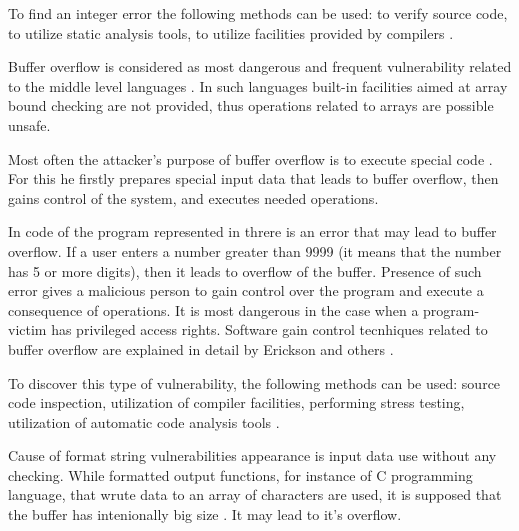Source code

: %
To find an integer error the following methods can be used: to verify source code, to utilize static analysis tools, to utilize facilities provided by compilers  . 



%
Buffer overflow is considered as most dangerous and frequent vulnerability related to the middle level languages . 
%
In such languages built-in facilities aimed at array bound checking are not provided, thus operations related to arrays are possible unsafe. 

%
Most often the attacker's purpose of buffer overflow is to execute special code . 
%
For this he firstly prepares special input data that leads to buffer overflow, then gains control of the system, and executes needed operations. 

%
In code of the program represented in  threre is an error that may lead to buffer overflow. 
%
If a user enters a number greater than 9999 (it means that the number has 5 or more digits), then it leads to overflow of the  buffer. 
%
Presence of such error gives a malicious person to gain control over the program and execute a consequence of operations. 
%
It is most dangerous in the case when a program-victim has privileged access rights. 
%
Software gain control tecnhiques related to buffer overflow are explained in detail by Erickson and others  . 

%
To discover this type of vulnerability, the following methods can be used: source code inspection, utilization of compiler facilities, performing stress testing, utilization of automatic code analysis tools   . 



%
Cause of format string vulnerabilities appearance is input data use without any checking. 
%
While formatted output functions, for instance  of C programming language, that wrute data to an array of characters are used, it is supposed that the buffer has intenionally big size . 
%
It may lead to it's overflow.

#### [TASK INSTRUCTIONS]
Verbatim reproduction is required for the line holding "To discover this" and for every line after it in the records, with no other line included.

#### [EXERCISE ANSWER]
To discover this type of vulnerability, the following methods can be used: source code inspection, utilization of compiler facilities, performing stress testing, utilization of automatic code analysis tools   . 



%
Cause of format string vulnerabilities appearance is input data use without any checking. 
%
While formatted output functions, for instance  of C programming language, that wrute data to an array of characters are used, it is supposed that the buffer has intenionally big size . 
%
It may lead to it's overflow.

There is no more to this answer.